:: WHAT YOU ARE ASKED TO DO ::
Because only the count matters, report how many lines in the material hold the string "Mimí" and nothing more.

:: GIVEN RECORDS ::
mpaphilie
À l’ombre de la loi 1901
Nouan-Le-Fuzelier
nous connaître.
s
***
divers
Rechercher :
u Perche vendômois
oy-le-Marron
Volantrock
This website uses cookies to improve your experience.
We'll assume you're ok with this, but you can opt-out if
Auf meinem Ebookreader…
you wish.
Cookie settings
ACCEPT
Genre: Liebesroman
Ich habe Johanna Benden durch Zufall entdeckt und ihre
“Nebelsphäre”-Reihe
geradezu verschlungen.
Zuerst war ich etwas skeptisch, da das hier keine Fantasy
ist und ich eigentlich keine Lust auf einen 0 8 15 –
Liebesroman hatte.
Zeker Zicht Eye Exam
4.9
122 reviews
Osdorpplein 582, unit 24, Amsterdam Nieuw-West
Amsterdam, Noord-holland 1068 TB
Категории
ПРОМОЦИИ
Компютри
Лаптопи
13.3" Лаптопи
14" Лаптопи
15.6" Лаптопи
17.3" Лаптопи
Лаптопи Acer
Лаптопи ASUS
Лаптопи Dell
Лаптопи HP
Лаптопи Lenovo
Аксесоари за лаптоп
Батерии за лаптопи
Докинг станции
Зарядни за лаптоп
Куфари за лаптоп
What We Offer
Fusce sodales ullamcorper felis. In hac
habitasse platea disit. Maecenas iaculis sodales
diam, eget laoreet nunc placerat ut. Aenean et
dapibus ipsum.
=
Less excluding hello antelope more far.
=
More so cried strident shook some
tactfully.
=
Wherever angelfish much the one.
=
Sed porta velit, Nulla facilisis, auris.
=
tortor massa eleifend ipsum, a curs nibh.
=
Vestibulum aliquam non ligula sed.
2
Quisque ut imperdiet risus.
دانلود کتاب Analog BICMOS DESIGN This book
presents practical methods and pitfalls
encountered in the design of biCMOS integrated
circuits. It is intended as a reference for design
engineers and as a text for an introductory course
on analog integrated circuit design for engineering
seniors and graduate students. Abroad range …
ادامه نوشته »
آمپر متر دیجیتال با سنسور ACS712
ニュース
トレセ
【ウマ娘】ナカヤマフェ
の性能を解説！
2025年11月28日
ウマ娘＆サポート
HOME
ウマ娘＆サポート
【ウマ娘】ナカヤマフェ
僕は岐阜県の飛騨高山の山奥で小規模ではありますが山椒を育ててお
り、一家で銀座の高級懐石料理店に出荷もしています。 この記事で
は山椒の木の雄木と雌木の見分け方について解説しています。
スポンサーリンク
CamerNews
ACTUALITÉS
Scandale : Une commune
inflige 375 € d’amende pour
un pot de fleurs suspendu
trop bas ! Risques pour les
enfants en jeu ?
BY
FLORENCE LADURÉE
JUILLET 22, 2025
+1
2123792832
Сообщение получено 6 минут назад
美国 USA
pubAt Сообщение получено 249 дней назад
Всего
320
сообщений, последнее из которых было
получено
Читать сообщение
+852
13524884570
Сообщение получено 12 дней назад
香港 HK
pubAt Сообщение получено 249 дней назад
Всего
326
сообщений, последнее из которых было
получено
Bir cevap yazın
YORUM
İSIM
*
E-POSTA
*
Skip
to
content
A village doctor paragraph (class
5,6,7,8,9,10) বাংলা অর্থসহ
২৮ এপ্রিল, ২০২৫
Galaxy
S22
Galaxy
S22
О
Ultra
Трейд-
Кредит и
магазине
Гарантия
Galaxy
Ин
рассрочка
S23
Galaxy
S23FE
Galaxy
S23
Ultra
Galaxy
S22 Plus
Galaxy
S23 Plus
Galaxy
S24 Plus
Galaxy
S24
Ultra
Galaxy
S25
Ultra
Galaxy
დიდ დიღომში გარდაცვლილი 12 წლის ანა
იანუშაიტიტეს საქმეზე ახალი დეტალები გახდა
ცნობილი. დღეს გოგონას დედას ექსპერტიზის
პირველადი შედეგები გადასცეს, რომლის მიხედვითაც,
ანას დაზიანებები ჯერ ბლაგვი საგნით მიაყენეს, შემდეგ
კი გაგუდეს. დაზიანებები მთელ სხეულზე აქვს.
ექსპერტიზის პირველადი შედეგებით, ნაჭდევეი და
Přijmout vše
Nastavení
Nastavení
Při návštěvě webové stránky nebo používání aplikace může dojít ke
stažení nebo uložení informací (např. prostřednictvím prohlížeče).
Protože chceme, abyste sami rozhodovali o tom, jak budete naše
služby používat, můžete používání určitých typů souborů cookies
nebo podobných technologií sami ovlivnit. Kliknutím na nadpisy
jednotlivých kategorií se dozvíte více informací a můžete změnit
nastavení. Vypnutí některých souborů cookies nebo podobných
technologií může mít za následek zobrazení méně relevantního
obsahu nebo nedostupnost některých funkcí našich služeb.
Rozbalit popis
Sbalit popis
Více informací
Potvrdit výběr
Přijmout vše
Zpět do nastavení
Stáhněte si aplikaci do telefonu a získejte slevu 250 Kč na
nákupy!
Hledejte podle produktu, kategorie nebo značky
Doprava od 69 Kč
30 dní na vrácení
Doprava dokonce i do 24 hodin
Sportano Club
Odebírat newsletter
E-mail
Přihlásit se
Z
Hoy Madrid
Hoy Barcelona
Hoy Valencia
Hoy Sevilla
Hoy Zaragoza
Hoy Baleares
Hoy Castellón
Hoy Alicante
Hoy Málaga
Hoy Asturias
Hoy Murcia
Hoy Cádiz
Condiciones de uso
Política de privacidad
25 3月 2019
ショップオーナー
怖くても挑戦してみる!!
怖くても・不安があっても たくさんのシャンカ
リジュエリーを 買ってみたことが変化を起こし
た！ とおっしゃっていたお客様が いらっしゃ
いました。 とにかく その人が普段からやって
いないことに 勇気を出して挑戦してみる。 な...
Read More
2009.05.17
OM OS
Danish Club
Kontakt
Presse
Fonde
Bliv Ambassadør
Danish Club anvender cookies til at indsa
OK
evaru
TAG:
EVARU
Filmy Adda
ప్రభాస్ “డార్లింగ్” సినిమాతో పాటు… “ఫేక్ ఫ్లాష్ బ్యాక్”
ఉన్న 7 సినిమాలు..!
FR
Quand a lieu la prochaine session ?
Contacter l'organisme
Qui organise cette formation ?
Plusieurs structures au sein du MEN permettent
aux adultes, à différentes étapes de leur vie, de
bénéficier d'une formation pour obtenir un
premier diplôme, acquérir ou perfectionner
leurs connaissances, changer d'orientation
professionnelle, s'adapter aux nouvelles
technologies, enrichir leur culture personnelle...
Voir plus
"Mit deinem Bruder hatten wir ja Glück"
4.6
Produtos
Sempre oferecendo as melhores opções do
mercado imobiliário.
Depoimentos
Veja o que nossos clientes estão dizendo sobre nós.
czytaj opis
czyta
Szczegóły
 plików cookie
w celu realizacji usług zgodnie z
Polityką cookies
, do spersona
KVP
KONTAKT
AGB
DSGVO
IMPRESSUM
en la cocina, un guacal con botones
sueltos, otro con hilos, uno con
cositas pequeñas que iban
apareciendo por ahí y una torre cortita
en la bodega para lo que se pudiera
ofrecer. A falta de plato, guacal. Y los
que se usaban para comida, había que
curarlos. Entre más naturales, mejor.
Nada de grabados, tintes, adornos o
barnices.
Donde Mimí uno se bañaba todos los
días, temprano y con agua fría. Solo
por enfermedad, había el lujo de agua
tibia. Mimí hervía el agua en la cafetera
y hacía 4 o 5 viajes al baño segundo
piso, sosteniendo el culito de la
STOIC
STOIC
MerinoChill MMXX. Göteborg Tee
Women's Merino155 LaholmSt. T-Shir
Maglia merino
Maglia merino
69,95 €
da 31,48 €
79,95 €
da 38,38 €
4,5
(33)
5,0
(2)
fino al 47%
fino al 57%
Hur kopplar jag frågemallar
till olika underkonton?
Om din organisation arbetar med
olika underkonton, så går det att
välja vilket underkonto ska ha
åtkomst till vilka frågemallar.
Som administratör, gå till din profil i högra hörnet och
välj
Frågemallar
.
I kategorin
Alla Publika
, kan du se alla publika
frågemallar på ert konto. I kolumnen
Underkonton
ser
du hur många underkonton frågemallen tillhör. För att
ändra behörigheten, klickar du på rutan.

:: RESPONSE TO THIS TASK ::
2